Wow....it finished higher than I thought it would. $950 shipped. I'll post up here if I get the pleasure of speaking to Wade about it.


----------



## smithee419 (Aug 27, 2008)

I'm curious what Wade has to say also. I still have to send him my other Davinci to get the power supply repaired.


----------



## ugnlol (Apr 14, 2010)

I don't know this Wade, but do he still work for Soundstream or another brand?

When 'outsourcing' the production it's not a problem getting a product that looks like the one you ordered them to make, but the quality control that they actually use the parts you want to use and that every product is the same is the problem.
It's not the first time resistors, capacitor and so are replaced with cheaper ones "with the same value". And then you end up with a nice looking product, but not what you ordered.

And I think it's hard for any company to publicly go out and admit that a product has been compromised because of this.

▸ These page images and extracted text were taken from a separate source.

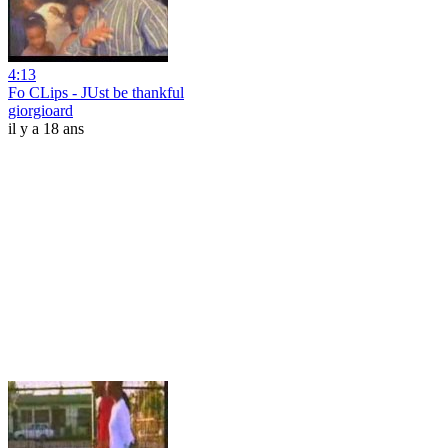
4:13
Fo CLips - JUst be thankful
giorgioard
il y a 18 ans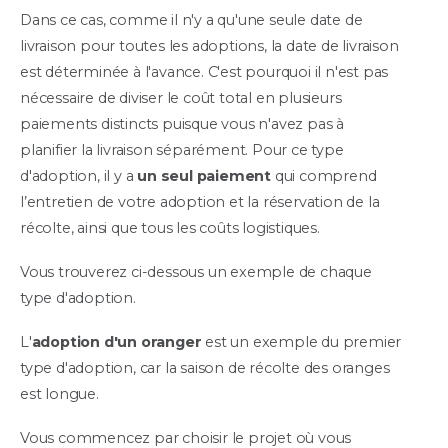
Dans ce cas, comme il n'y a qu'une seule date de
livraison pour toutes les adoptions, la date de livraison
est déterminée à l'avance. C'est pourquoi il n'est pas
nécessaire de diviser le coût total en plusieurs
paiements distincts puisque vous n'avez pas à
planifier la livraison séparément. Pour ce type
d'adoption, il y a
un seul paiement
qui comprend
l’entretien de votre adoption et la réservation de la
récolte, ainsi que tous les coûts logistiques.
Vous trouverez ci-dessous un exemple de chaque
type d'adoption.
L'
adoption d'un oranger
est un exemple du premier
type d'adoption, car la saison de récolte des oranges
est longue.
Vous commencez par choisir le projet où vous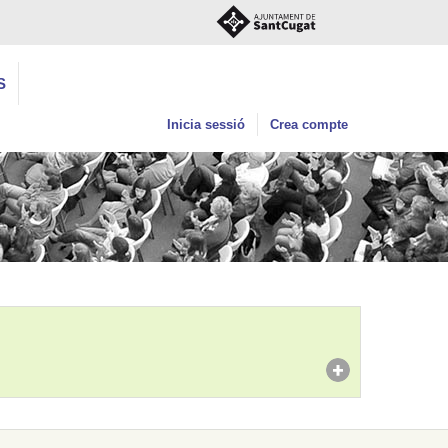
S
Inicia sessió
Crea compte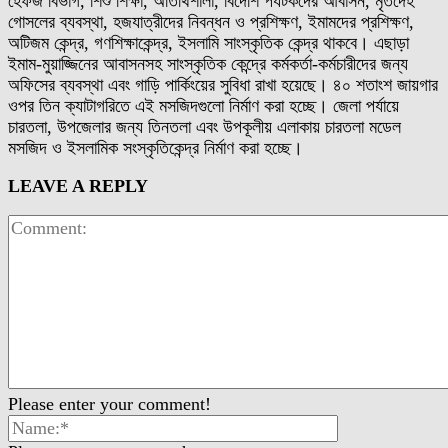
হেফজ বিভাগ, শিশু শিক্ষা, অতিথিশালা, বিদেশি পর্যটকদের আবাসন, মৃতদেহ
গোসলের ব্যবস্থা, হজযাত্রীদের নিবন্ধন ও প্রশিক্ষণ, ইমামদের প্রশিক্ষণ,
অটিজম কেন্দ্র, গণশিক্ষাকেন্দ্র, ইসলামি সাংস্কৃতিক কেন্দ্র থাকবে। এছাড়া
ইমাম-মুয়াজ্জিনের আবাসনসহ সাংস্কৃতিক কেন্দ্রে কর্মকর্তা-কর্মচারীদের জন্য
অফিসের ব্যবস্থা এবং গাড়ি পার্কিংয়ের সুবিধা রাখা হয়েছে। ৪০ শতাংশ জায়গার
ওপর তিন ক্যাটাগরিতে এই মসজিদগুলো নির্মাণ করা হচ্ছে। জেলা পর্যায়ে
চারতলা, উপজেলার জন্য তিনতলা এবং উপকূলীয় এলাকায় চারতলা মডেল
মসজিদ ও ইসলামিক সংস্কৃতিকেন্দ্র নির্মাণ করা হচ্ছে।
LEAVE A REPLY
Please enter your comment!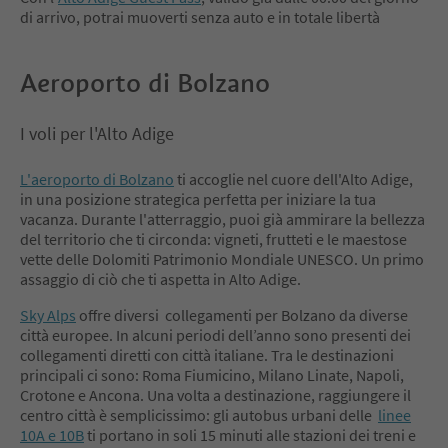
di arrivo, potrai muoverti senza auto e in totale libertà
Aeroporto di Bolzano
I voli per l'Alto Adige
L'aeroporto di Bolzano
ti accoglie nel cuore dell'Alto Adige,
in una posizione strategica perfetta per iniziare la tua
vacanza. Durante l'atterraggio, puoi già ammirare la bellezza
del territorio che ti circonda: vigneti, frutteti e le maestose
vette delle Dolomiti Patrimonio Mondiale UNESCO. Un primo
assaggio di ciò che ti aspetta in Alto Adige.
Sky Alps
offre diversi collegamenti per Bolzano da diverse
città europee. In alcuni periodi dell’anno sono presenti dei
collegamenti diretti con città italiane. Tra le destinazioni
principali ci sono: Roma Fiumicino, Milano Linate, Napoli,
Crotone e Ancona. Una volta a destinazione, raggiungere il
centro città è semplicissimo: gli autobus urbani delle
linee
10A e 10B
ti portano in soli 15 minuti alle stazioni dei treni e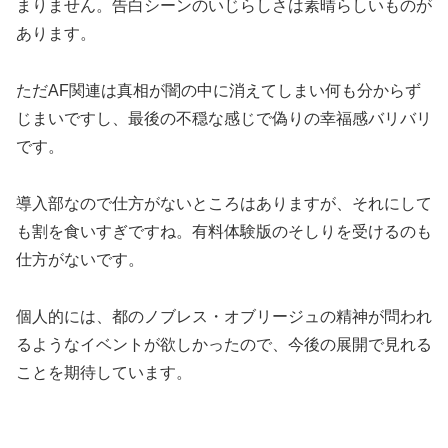
まりません。告白シーンのいじらしさは素晴らしいものが
あります。
ただAF関連は真相が闇の中に消えてしまい何も分からず
じまいですし、最後の不穏な感じで偽りの幸福感バリバリ
です。
導入部なので仕方がないところはありますが、それにして
も割を食いすぎですね。有料体験版のそしりを受けるのも
仕方がないです。
個人的には、都のノブレス・オブリージュの精神が問われ
るようなイベントが欲しかったので、今後の展開で見れる
ことを期待しています。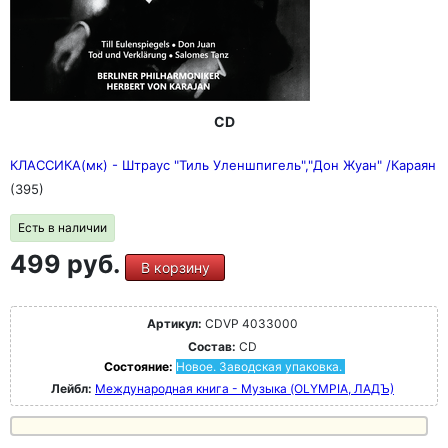
CD
КЛАССИКА(мк) - Штраус "Тиль Уленшпигель","Дон Жуан" /Караян
(395)
Есть в наличии
499 руб.
В корзину
Артикул:
CDVP 4033000
Состав:
CD
Состояние:
Новое. Заводская упаковка.
Лейбл:
Международная книга - Музыка (OLYMPIA, ЛАДЪ)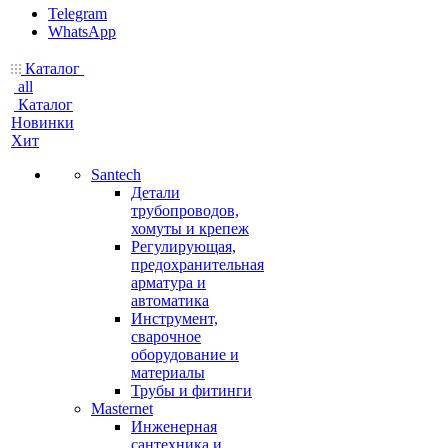
Telegram
WhatsApp
Каталог
all
Каталог
Новинки
Хит
Santech
Детали
трубопроводов,
хомуты и крепеж
Регулирующая,
предохранительная
арматура и
автоматика
Инструмент,
сварочное
оборудование и
материалы
Трубы и фитинги
Masternet
Инженерная
сантехника и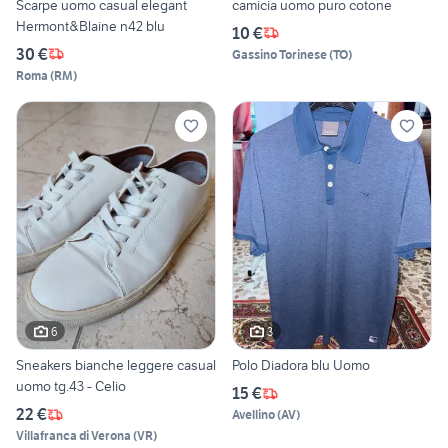
Scarpe uomo casual elegant
camicia uomo puro cotone
Hermont&Blaine n42 blu
10 €
30 €
Gassino Torinese
(
TO
)
Roma
(
RM
)
6
3
Sneakers bianche leggere casual
Polo Diadora blu Uomo
uomo tg.43 - Celio
15 €
22 €
Avellino
(
AV
)
Villafranca di Verona
(
VR
)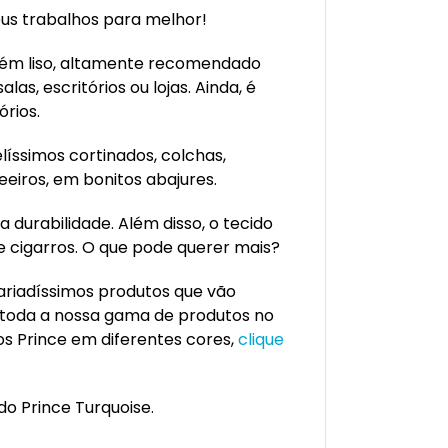
eus trabalhos para melhor!
rém liso, altamente recomendado
as, escritórios ou lojas. Ainda, é
órios.
íssimos cortinados, colchas,
eeiros, em bonitos abajures.
 durabilidade. Além disso, o tecido
e cigarros. O que pode querer mais?
ariadíssimos produtos que vão
 toda a nossa gama de produtos no
dos Prince em diferentes cores,
clique
do Prince Turquoise.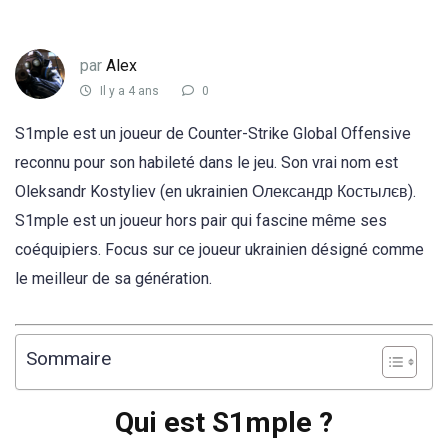
par
Alex
Il y a 4 ans
0
S1mple est un joueur de Counter-Strike Global Offensive
reconnu pour son habileté dans le jeu. Son vrai nom est
Oleksandr Kostyliev (en ukrainien Олександр Костылєв).
S1mple est un joueur hors pair qui fascine même ses
coéquipiers. Focus sur ce joueur ukrainien désigné comme
le meilleur de sa génération.
Sommaire
Qui est S1mple ?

But for me, this actually matters.


----------



## rockytophigh (Apr 16, 2008)

ugnlol said:


> I don't know this Wade, but do he still work for Soundstream or another brand?
> 
> When 'outsourcing' the production it's not a problem getting a product that looks like the one you ordered them to make, but the quality control that they actually use the parts you want to use and that every product is the same is the problem.
> It's not the first time resistors, capacitor and so are replaced with cheaper ones "with the same value". And then you end up with a nice looking product, but not what you ordered.
> ...


do a search for ace956 on here.


----------



## rockytophigh (Apr 16, 2008)

Heard from Wade. Here is what he had to say.

" I designed pretty much all the Soundstream amplifiers, everything built through 1997. The DaVinci, Tarantula and Picasso were all my designs. As far as the DaVinci goes everyone of the gold paneled, rack mount DiVinci's were my design. The originals were built at my factory then Soundstream set up there own manufacturing and they built some there, but there were never any of that particular model manufactured anywhere but the USA."

Here is some additional information about his designs you guys may find interesting.

"If the pc board is blue then the amplifier was built by me. I it says Rubicon on the outside or the pc board is red then it was built by Soundstream. Most of the Rubicon amps were copies of my designs with some minor modifications."


----------